Stephanie Coontz, a historian, documented what marriage used to exist for.
Marriage in the 'olden days' was a web of extended family obligations. For the upper classes, its purpose was to magnify wealth and power. For the lower, to choose a spouse who could contribute sweat or material goods to the small business that was each household ( farming, cottage industry included).
Gradually with industrialisation and the movement of jobs outside the home, love replaced the communal economic imperatives as the glue between husbands and wives, striking two blows to the institution.
First, romantic love isn't known for its long-lasting adhesive properties. Second, no-one is as deeply invested in a marriage as the two people in it.
The continuing argument against same-sex marriage ( or legal contracts) is a no-brainer.
The Church throughout the middle ages was more consumed with the consumation of the rich marriages as this is how the Church got most of its fortune.
In Britain the ideal of having a 'vocation' in the Church was a choice as one son would/could choose the Army, the family business ( landowners) or the church. It was not NOT a 'spiritual' calling. ( See "Pride and Prejudice" by Jane Austin).
The religious orders of all colours ( not just Christian) have always seen the need to control the woman. If they controlled her through her 'right' to marriage, bear children, closet her in her father's care then her husband's , they would have control over the great wealth of most lands. This is still clearly witnessed within the 'kingdoms' of Saudia Arabia et al.
Once women got control over who they marry, and then eventually over their own children ( not until the beginning of the 20 Century) they could then start to have a say over work, money, and then choice of representation...Finally in most Western Nations by the 1920's. ( Australia and New Zealand being the first two to give suffarage to women).
The importance of the 1960's was NOT the sexual revolution per se, however because of the right of women to control their own fertility (ie contraception..the Pill), the sexual revolution came along for the ride.

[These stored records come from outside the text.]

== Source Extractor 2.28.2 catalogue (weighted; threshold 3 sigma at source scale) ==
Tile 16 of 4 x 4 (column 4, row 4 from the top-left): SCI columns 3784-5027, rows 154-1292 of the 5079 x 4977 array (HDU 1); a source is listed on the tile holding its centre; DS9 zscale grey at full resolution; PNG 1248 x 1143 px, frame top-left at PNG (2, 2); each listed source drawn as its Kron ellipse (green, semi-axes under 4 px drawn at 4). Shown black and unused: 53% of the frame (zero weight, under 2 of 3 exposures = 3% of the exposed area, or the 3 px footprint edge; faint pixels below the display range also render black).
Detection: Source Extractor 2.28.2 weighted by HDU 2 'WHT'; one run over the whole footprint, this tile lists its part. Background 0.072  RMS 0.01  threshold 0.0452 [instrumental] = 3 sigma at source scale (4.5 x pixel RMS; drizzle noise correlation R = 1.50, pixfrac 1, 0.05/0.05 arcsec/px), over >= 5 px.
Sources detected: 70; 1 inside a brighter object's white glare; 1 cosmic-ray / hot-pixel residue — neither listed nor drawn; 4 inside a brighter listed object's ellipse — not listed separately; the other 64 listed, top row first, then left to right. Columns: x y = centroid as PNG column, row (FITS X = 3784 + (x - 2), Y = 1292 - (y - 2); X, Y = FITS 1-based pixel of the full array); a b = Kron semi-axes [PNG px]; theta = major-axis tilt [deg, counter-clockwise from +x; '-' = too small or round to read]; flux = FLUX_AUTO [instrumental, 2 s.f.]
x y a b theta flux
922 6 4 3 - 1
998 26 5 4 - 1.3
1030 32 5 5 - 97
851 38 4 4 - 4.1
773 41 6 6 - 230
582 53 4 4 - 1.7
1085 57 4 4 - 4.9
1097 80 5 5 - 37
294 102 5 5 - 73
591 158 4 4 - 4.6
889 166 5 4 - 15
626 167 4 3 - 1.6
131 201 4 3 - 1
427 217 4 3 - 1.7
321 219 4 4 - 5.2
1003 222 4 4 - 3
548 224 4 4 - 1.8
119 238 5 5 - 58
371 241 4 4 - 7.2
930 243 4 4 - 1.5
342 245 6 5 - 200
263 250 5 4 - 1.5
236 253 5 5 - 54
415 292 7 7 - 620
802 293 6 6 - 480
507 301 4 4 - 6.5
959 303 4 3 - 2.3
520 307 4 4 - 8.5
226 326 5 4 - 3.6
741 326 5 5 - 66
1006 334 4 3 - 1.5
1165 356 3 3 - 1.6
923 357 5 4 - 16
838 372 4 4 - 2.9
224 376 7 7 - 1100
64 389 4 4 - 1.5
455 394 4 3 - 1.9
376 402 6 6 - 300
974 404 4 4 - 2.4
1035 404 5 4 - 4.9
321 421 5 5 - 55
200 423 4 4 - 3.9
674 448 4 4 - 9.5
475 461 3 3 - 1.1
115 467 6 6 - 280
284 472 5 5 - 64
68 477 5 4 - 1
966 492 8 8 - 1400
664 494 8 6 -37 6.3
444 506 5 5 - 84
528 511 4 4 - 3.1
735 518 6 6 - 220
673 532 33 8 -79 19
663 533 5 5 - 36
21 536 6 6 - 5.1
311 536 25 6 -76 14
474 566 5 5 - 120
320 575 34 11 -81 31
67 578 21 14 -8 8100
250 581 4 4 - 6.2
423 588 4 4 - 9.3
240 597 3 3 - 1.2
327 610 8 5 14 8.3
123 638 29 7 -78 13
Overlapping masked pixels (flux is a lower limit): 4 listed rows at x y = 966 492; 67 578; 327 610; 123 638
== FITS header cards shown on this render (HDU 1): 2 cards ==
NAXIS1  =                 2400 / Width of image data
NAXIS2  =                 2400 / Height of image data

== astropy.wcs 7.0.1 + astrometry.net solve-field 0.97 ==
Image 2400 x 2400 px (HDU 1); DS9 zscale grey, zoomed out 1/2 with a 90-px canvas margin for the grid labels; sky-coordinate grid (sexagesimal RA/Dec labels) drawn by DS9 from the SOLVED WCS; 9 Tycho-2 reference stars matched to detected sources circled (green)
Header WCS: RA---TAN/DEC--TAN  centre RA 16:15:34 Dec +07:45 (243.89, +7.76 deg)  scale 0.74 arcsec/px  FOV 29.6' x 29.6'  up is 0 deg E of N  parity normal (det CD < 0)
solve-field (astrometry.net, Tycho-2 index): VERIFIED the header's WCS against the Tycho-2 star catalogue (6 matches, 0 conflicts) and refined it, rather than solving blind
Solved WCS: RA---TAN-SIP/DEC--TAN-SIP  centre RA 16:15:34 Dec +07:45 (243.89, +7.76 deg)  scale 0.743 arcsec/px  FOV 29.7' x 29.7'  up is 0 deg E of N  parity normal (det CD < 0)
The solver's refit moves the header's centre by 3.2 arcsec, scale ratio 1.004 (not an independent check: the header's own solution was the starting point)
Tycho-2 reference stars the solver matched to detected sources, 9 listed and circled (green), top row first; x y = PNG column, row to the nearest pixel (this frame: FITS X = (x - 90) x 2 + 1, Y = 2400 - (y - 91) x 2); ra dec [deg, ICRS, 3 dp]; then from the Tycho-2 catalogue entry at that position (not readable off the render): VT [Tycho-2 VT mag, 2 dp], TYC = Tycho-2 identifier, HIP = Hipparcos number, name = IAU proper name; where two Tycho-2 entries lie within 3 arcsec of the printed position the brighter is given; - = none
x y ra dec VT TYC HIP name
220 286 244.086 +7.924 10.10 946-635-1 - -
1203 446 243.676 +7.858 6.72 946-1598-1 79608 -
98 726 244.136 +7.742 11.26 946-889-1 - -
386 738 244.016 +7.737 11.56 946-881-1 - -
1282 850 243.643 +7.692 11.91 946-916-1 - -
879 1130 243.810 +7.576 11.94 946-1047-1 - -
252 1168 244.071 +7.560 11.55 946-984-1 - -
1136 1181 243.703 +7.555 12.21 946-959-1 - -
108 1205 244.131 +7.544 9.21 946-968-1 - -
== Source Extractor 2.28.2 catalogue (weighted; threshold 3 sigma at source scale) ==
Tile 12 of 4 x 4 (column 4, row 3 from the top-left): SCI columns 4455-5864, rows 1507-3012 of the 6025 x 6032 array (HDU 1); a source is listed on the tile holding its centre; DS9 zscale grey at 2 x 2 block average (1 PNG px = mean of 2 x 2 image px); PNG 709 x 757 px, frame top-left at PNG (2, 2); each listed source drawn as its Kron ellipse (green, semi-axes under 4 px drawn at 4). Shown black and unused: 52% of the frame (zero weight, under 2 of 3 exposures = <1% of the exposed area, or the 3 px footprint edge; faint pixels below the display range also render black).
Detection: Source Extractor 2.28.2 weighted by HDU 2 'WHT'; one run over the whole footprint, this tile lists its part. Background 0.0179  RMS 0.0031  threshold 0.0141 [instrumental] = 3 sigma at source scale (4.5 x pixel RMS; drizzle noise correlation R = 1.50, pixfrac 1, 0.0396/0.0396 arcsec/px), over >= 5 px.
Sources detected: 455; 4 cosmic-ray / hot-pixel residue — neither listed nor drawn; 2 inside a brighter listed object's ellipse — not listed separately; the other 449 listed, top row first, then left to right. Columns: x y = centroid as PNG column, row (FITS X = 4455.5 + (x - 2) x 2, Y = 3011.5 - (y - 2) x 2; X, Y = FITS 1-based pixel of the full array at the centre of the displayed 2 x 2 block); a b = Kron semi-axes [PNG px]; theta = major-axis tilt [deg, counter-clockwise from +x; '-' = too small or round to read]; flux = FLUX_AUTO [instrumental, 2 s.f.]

With this final right extending to the right to abortion the Church lost a great chunk of its power. The Christian church that is.
While guilt and blame are still the heavy burden for most religious minded women, foisted upon them by the (male) Church leaders, there will be a continuation of the power that once was.
What the new fundamentalist/Evangelical Christian faiths do is revert to 'type'. They enjoy in a perverse way the fundamentalism of Islam and other such faiths. Seeing the continued control of women, their choices, their suffarage and their bodies means the ancient faiths still wield unholy control of the nations.
What the ( especially American) Evangelists do is to re-gain the horror of the
imaginary friend's displeasure at women's freedom to enjoy and hanker after sex without the worry of pregnancy, castigation or choice.
So the idea of continuing to hold to the 'sacredness' of marriage between a 'man and a woman' is historically nonsense and at the best a furphy.
(Actually it is completely and utterly bullshit, but I was trying to stay measured and calm throughout this post).
Hence the notion of gay marriages being wrong, abortion being against god (abortion has always been an option, legal or not, for women from time immemorial), or sex before marriage being 'sinful' ( it has always happened and always will) is nothing but a return to the control by Church ( ie men over women).
Hence a friend's son is now involved in a strange religion of which he is now studying to be a pastor. The church is full of young married people ..some as young as 17, most married before 20 years of age. Because the sex urge is to be controlled by the Church the children are having children 'legally' within the bounds of their religious brainwashing.
My ex- son-in-law is now involved in another form of these American evangelicals. I talked to him last month to find out how he is 'travelling' in his life post marriage.
I asked him to 'testify' to me as he would to someone in the streets as he does once a week.
He made the mistake of asking a confirmed atheist questions of how I am without a god.
I wanted to answer how he wanted me to so he could go onto his next 'piece' but I didn't want him to feel insulted by my condescension.
Sadly I just confused and befuddled him. I do love him still, as he was a part of my family for several years. He is a good person. He is a soft and gentle man. But..
He is judgemental of others who do not believe in the Bible as the 'truth'.
He is judgemental of women who have sex outside marriage.
He is judgemental of those who cannot claim Jesus as their saviour.
He is ...hurting, lost, trying to find a way out of his disappointment.
I held him to me and told him that he is a good person.
He said: "Only God is good. I am nothing but filth in comparison".
I said: "But isn't everything your god creates good?"
He stood back and stared at me. I wanted him to know that even on HIS God's terms...he is good. That his 'god' died for him...and that is how precious he is.
Somewhere there was a disconnect between what he was reading in his Bible ( that is all he reads now..refuses to watch TV), the understanding of the forgiveness and love contain ( in parts) therein, and the horror of believing in something that was written peace-meal over hundreds of years and re-hashed over centuries.
I left him with my love. I have nothing else to give him.